──────── Ausgangstext

Heranzuziehen sei daher der einschlägige Erwägungsgrund 47, der auf die zwischen dem Verantwortlichen und der betroffenen Person bestehende Beziehung (z.B. eine Kundenbeziehung) sowie auf die Erwartbarkeit der Datenverarbeitung für die betroffene Person abstelle (vgl. Albers/Veit in BeckOK, Datenschutzrecht, 28. Edition, Stand 01.05.2018, Rdnr. 53 zu Art. 6 DSGVO und Heberlein in Ehmann/Selmayr, Datenschutz-Grundverordnung, 2. Auflage, München 2018, Rdnr. 28 zu Art. 6 DSGVO).

  1. ee) In der streitgegenständlichen Konstellation komme zwischen dem Kunden als betroffener Person und dem Verantwortlichen eine Beziehung aufgrund der Vermittlungstätigkeit des Vertreters zustande. Für den Kunden sei damit absehbar, dass seine Daten auch an den Vertreter übermittelt werden müssten. Denn auch dem geschäftsunerfahrenen Kunden müsse nach der allgemeinen Lebenserfahrung klar sein, dass, wenn der Geschäftsabschluss mit dem Prinzipal über einen Versicherungs- bzw. Handelsvertreter erfolge, letzterer Provision erhalte und deren Abrechnung einen Datenaustausch zwischen dem Vertreter und Prinzipal voraussetze.

Für ein Überwiegen der Interessen des Vertreters spreche ferner der Zweck der Datenübermittlung, nämlich die Möglichkeiten, den Handelsvertreter in die Lage zu versetzen, seinen Rechtsanspruch auf Zahlung von Provision zu verwirklichen. Auch die DSGVO messe dem Zweck der Verfolgung von Rechtsansprüchen allgemein ein hohes Gewicht bei, wie z. B. Art. 21 Abs. 1 S. 2 DSGVO zeige. Hier sei nämlich das ansonsten gegebene Widerspruchsrecht einer betroffenen Person gegen die Verarbeitung sie betreffender personenbezogener Daten durch den Verantwortlichen ausgeschlossen, wenn die Verarbeitung der Geltendmachung von Rechtsansprüchen des Verantwortlichen diene.

  1. ff) Schließlich sei bei der Interessenabwägung die in Art. 12 Abs. 2 der Handelsvertreterrichtlinie enthaltene grundsätzliche Entscheidung des europäischen Gesetzgebers zu berücksichtigen, dem (Waren-)Handelsvertreter nicht nur einen allgemeinen Auskunftsanspruch, sondern ausdrücklich einen Anspruch auf einen Buchauszug einzuräumen.

────────────────
──────── Datenauszüge

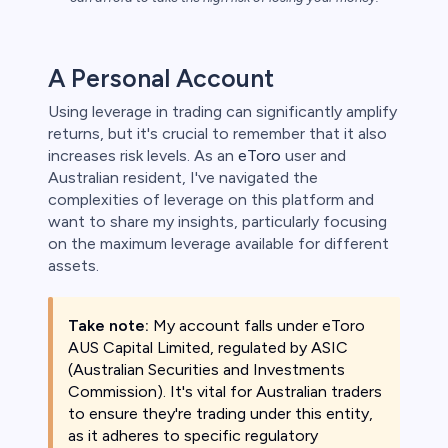
s
A Personal Account
bica
Using leverage in trading can significantly amplify
 lose money.
returns, but it's crucial to remember that it also
increases risk levels. As an
eToro
user and
Australian resident, I've navigated the
complexities of leverage on this platform and
want to share my insights, particularly focusing
on the maximum leverage available for different
assets.
Take note:
My account falls under eToro
AUS Capital Limited, regulated by ASIC
(Australian Securities and Investments
Commission). It's vital for Australian traders
to ensure they're trading under this entity,
as it adheres to specific regulatory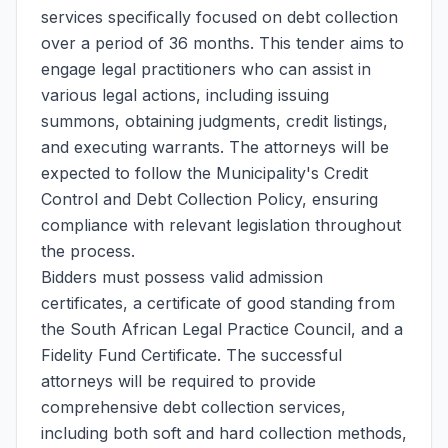
services specifically focused on debt collection
over a period of 36 months. This tender aims to
engage legal practitioners who can assist in
various legal actions, including issuing
summons, obtaining judgments, credit listings,
and executing warrants. The attorneys will be
expected to follow the Municipality's Credit
Control and Debt Collection Policy, ensuring
compliance with relevant legislation throughout
the process.
Bidders must possess valid admission
certificates, a certificate of good standing from
the South African Legal Practice Council, and a
Fidelity Fund Certificate. The successful
attorneys will be required to provide
comprehensive debt collection services,
including both soft and hard collection methods,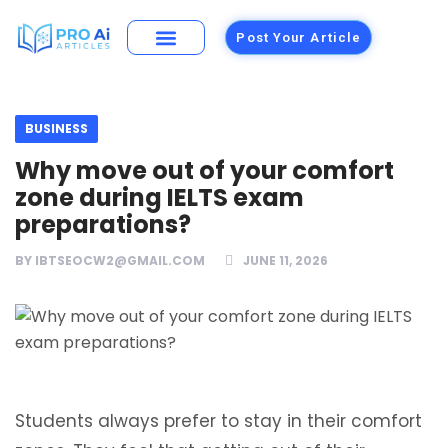
Post Your Article
Building Materials
Foods and Restaurants
BUSINESS
Why move out of your comfort
zone during IELTS exam
preparations?
BY
IBTSEOCW2@GMAIL.COM
JUNE 11, 2026
Students always prefer to stay in their comfort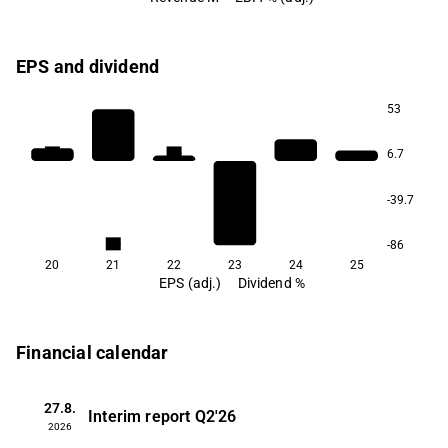
EPS and dividend
53
0.4
0.4
6.7
-39.7
0.4
-86
20
21
22
23
24
25
EPS (adj.)
Dividend %
Financial calendar
27.8.
Interim report
Q2'26
2026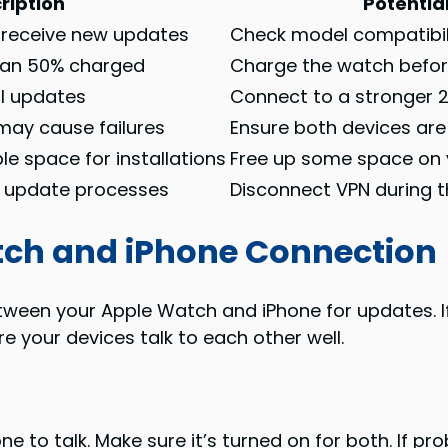
ription
Potential
 receive new updates
Check model compatibil
than 50% charged
Charge the watch befo
l updates
Connect to a stronger 
may cause failures
Ensure both devices ar
le space for installations
Free up some space on
h update processes
Disconnect VPN during 
tch and iPhone Connection
tween your Apple Watch and iPhone for updates. If
 your devices talk to each other well.
e to talk. Make sure it’s turned on for both. If p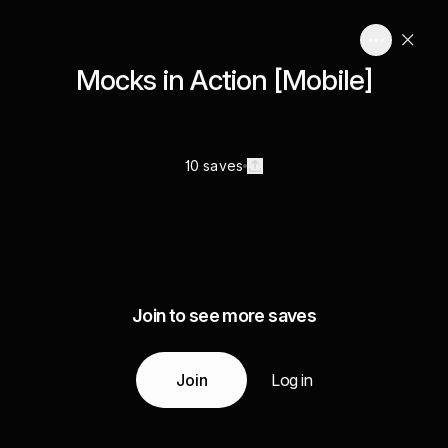
Mocks in Action [Mobile]
10 saves
Join to see more saves
Join
Log in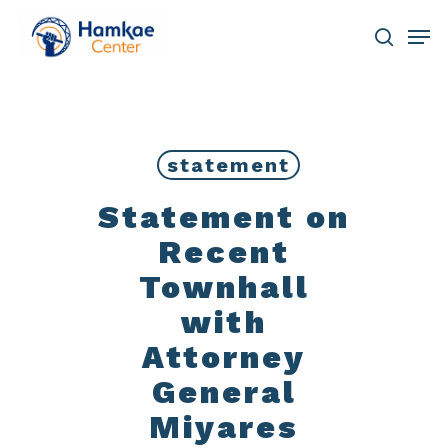
Skip
Men
to
main
search
Close
content
Menu
statement
Statement on
Recent
Townhall
with
Attorney
General
Miyares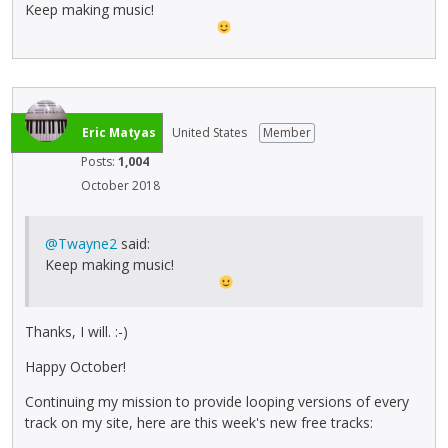
Keep making music!
Eric Matyas
United States
Member
Posts:
1,004
October 2018
@Twayne2
said:
Keep making music!
Thanks, I will. :-)
Happy October!
Continuing my mission to provide looping versions of every
track on my site, here are this week's new free tracks: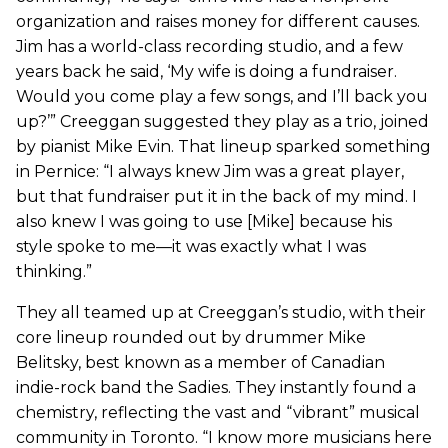
organization and raises money for different causes.
Jim has a world-class recording studio, and a few
years back he said, ‘My wife is doing a fundraiser.
Would you come play a few songs, and I’ll back you
up?’” Creeggan suggested they play as a trio, joined
by pianist Mike Evin. That lineup sparked something
in Pernice: “I always knew Jim was a great player,
but that fundraiser put it in the back of my mind. I
also knew I was going to use [Mike] because his
style spoke to me—it was exactly what I was
thinking.”
They all teamed up at Creeggan’s studio, with their
core lineup rounded out by drummer Mike
Belitsky, best known as a member of Canadian
indie-rock band the Sadies. They instantly found a
chemistry, reflecting the vast and “vibrant” musical
community in Toronto. “I know more musicians here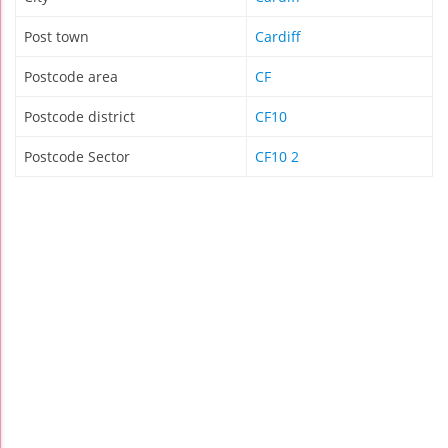
Post town
Cardiff
Postcode area
CF
Postcode district
CF10
Postcode Sector
CF10 2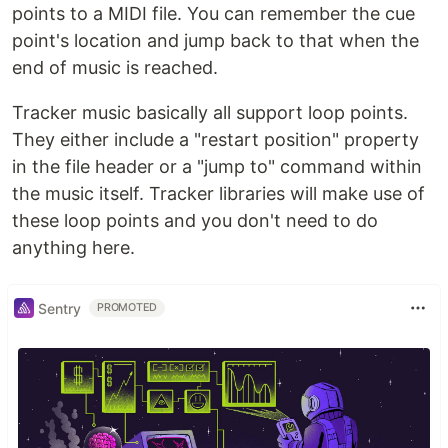
points to a MIDI file. You can remember the cue
point's location and jump back to that when the
end of music is reached.
Tracker music basically all support loop points.
They either include a "restart position" property
in the file header or a "jump to" command within
the music itself. Tracker libraries will make use of
these loop points and you don't need to do
anything here.
Sentry
PROMOTED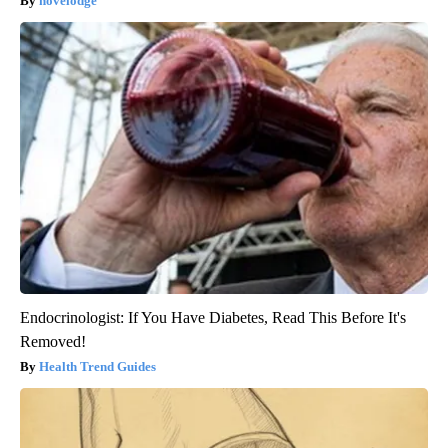
novelodge
Endocrinologist: If You Have Diabetes, Read This Before It's
Removed!
Health Trend Guides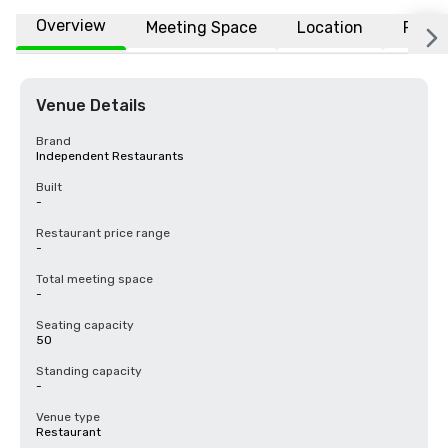
Overview
Meeting Space
Location
FAQs
Venue Details
Brand
Independent Restaurants
Built
-
Restaurant price range
-
Total meeting space
-
Seating capacity
50
Standing capacity
-
Venue type
Restaurant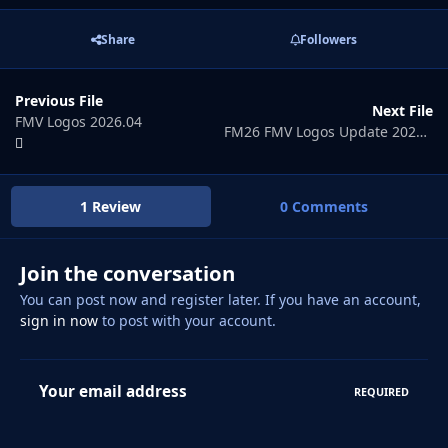
Share
Followers
Previous File
Next File
FMV Logos 2026.04
FM26 FMV Logos Update 2026.06
1 Review
0 Comments
Join the conversation
You can post now and register later. If you have an account,
sign in now
to post with your account.
Your email address
REQUIRED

────────────────

Aufgabenstellung = Drucken Sie aus dem Ausgangstext alles von „Heranzuziehen sei daher“ bis hinunter zu „zu Art. 6 DSGVO).“ wortgetreu ab.

Bearbeitete Aufgabe =
Heranzuziehen sei daher der einschlägige Erwägungsgrund 47, der auf die zwischen dem Verantwortlichen und der betroffenen Person bestehende Beziehung (z.B. eine Kundenbeziehung) sowie auf die Erwartbarkeit der Datenverarbeitung für die betroffene Person abstelle (vgl. Albers/Veit in BeckOK, Datenschutzrecht, 28. Edition, Stand 01.05.2018, Rdnr. 53 zu Art. 6 DSGVO und Heberlein in Ehmann/Selmayr, Datenschutz-Grundverordnung, 2. Auflage, München 2018, Rdnr. 28 zu Art. 6 DSGVO).